■ **Exercise objective**
From the entries below, return only the lines starting at the one that contains "(at 243 37))" and ending at the one that contains "55.5 43 90))", exactly as they stand.

(Recorded data)

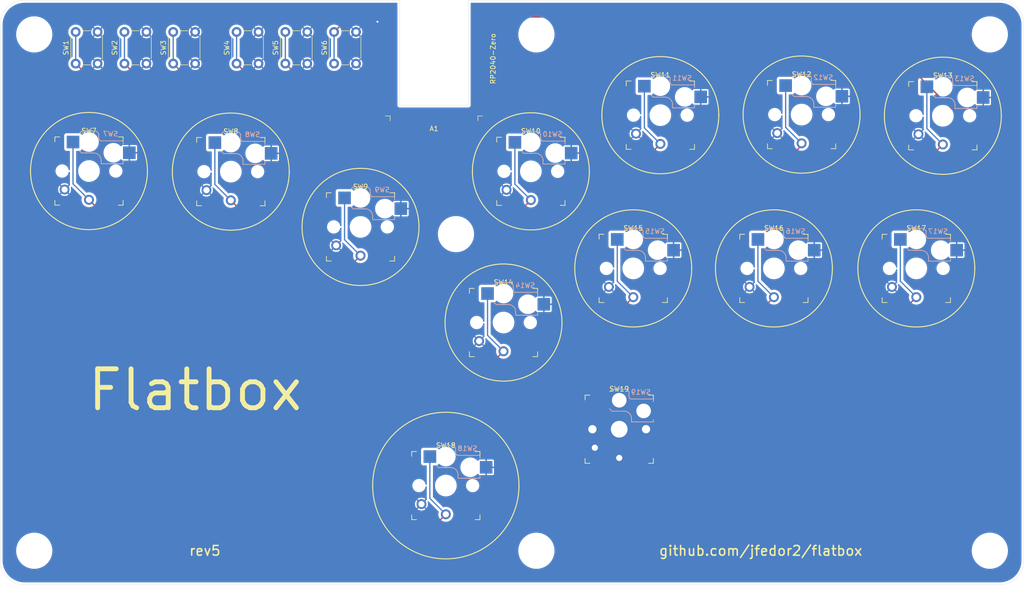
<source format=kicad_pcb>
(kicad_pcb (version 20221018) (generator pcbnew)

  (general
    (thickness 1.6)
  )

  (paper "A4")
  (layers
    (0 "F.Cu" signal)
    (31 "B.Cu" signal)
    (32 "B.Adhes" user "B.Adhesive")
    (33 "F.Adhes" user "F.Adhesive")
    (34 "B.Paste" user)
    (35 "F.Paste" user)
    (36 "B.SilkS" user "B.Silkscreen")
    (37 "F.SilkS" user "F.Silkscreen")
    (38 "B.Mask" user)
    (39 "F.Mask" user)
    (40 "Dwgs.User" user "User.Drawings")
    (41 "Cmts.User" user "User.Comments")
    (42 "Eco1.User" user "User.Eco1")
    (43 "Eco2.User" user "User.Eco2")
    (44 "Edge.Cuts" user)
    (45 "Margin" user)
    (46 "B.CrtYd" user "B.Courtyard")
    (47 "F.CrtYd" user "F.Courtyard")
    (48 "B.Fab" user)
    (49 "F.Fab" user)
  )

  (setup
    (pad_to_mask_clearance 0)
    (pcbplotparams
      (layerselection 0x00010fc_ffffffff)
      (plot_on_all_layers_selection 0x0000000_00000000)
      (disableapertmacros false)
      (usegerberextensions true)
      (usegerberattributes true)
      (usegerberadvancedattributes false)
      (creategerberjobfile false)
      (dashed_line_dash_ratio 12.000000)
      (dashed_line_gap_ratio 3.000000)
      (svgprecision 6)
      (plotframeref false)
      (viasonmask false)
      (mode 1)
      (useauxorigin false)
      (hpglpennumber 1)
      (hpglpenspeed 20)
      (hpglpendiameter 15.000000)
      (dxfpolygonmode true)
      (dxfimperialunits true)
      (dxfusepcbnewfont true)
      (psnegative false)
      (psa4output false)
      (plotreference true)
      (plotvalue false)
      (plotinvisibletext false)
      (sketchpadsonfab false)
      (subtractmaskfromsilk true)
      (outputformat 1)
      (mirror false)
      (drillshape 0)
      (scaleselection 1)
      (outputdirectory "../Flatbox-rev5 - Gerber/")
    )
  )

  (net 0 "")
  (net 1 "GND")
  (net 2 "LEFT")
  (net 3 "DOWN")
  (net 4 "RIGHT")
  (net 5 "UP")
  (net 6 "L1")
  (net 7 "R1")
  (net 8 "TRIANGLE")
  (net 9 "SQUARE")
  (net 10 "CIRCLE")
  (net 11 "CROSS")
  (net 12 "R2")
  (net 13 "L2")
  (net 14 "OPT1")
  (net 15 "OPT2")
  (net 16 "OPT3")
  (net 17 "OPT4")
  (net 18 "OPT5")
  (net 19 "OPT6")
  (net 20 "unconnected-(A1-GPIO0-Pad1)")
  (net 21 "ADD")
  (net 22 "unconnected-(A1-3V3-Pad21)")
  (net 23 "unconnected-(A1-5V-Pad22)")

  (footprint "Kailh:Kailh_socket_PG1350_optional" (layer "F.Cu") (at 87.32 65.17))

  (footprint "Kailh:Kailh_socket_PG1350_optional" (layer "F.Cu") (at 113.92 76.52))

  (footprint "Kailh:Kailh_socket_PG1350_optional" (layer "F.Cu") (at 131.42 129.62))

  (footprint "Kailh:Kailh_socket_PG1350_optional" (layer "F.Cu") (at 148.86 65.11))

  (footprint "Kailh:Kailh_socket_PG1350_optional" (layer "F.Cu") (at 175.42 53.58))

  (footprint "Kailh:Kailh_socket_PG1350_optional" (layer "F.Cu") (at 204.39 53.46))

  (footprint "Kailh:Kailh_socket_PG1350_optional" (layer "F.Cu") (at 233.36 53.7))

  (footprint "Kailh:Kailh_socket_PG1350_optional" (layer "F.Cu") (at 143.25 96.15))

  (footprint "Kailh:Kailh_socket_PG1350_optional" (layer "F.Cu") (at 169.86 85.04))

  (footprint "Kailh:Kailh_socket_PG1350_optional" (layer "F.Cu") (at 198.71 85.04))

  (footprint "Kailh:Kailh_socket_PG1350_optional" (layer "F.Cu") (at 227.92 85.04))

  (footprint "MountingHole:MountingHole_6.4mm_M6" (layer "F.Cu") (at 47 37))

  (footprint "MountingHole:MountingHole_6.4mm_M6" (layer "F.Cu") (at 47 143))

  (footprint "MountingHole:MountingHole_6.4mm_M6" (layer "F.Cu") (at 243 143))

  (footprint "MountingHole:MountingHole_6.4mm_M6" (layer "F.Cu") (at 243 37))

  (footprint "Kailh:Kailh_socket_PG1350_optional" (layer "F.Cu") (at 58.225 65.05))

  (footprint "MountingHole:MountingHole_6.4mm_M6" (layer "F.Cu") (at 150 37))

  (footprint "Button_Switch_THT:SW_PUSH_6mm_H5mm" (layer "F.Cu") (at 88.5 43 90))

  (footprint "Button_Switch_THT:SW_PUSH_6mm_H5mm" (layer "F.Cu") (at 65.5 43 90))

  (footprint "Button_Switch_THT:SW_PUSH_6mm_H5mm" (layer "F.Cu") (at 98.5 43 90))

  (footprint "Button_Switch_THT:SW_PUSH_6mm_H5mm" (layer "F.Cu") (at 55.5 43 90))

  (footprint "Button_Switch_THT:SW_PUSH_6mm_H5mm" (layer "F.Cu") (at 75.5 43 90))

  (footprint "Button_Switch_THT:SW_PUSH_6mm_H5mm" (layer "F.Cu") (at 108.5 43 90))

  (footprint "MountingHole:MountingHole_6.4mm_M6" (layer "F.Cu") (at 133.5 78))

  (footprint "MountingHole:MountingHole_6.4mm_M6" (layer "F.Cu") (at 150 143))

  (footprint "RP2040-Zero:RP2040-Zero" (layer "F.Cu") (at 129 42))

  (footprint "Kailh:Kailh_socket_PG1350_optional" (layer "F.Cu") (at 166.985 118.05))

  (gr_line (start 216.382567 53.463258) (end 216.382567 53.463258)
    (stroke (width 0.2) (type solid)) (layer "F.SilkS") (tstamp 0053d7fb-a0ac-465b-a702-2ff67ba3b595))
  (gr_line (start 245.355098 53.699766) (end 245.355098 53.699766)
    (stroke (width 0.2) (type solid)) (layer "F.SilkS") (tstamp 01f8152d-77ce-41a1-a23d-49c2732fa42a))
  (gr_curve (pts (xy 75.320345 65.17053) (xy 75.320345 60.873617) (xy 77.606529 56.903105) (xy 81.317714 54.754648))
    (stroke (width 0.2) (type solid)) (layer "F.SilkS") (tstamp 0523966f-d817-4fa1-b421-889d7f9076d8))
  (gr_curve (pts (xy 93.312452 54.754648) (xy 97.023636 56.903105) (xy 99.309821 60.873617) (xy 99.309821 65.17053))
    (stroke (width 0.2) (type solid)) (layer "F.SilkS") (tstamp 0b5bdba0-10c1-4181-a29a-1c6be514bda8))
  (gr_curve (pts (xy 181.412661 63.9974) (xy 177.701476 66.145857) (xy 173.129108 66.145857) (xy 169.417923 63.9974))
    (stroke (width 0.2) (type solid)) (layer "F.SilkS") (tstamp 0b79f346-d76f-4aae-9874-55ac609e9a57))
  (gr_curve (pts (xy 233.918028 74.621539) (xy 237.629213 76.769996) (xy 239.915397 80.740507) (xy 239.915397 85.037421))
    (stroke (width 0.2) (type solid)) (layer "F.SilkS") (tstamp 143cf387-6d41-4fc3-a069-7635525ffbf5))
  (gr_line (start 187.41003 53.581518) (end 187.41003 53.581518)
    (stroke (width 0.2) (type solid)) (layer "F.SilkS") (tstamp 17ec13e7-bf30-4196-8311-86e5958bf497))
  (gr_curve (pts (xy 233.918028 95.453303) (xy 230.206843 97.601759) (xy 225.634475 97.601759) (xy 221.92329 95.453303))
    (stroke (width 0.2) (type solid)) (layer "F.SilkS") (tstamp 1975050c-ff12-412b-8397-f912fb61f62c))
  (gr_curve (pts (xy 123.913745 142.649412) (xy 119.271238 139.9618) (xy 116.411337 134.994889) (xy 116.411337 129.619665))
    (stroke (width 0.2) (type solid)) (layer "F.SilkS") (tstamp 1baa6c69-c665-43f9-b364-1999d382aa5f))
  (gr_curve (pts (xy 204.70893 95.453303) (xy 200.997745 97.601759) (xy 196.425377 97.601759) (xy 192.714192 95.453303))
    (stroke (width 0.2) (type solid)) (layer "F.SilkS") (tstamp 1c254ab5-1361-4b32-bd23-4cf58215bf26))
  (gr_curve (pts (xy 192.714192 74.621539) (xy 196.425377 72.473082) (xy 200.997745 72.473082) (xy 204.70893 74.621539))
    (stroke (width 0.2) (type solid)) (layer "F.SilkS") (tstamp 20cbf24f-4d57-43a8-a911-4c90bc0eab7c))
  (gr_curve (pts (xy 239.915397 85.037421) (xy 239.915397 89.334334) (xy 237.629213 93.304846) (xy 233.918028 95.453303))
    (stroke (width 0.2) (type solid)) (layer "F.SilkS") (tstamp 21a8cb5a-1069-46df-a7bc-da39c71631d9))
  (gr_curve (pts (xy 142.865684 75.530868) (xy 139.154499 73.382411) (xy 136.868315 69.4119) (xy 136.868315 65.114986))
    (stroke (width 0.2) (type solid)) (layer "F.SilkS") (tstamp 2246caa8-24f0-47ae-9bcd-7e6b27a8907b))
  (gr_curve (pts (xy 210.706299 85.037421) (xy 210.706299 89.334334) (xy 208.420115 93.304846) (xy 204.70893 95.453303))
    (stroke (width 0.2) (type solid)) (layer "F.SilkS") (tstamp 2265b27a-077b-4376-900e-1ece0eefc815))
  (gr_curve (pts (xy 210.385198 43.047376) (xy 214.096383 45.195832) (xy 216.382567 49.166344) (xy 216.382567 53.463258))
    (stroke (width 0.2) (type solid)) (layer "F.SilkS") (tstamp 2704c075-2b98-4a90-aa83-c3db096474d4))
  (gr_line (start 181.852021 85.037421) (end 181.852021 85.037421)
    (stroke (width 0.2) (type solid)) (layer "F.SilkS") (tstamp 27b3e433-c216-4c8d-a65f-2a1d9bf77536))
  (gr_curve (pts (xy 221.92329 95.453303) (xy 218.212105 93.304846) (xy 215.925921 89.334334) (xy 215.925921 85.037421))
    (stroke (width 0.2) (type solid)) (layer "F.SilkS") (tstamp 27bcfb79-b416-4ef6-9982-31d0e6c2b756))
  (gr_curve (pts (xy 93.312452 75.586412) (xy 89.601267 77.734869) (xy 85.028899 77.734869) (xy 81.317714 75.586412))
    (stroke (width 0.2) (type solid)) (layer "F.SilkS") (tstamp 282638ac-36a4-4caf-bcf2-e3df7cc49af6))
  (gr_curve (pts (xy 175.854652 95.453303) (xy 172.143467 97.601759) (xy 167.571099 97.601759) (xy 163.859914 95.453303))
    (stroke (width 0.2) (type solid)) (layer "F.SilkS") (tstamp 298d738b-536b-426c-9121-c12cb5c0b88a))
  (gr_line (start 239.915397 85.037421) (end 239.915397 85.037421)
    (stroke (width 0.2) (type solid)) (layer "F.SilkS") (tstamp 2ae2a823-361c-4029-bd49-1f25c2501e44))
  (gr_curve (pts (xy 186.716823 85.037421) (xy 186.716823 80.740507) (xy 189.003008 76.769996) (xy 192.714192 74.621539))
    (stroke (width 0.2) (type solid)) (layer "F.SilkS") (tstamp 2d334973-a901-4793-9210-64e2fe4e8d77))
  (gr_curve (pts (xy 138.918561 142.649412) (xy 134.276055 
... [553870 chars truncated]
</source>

■ **Exercise result**
  (footprint "MountingHole:MountingHole_6.4mm_M6" (layer "F.Cu") (at 243 37))

  (footprint "Kailh:Kailh_socket_PG1350_optional" (layer "F.Cu") (at 58.225 65.05))

  (footprint "MountingHole:MountingHole_6.4mm_M6" (layer "F.Cu") (at 150 37))

  (footprint "Button_Switch_THT:SW_PUSH_6mm_H5mm" (layer "F.Cu") (at 88.5 43 90))

  (footprint "Button_Switch_THT:SW_PUSH_6mm_H5mm" (layer "F.Cu") (at 65.5 43 90))

  (footprint "Button_Switch_THT:SW_PUSH_6mm_H5mm" (layer "F.Cu") (at 98.5 43 90))

  (footprint "Button_Switch_THT:SW_PUSH_6mm_H5mm" (layer "F.Cu") (at 55.5 43 90))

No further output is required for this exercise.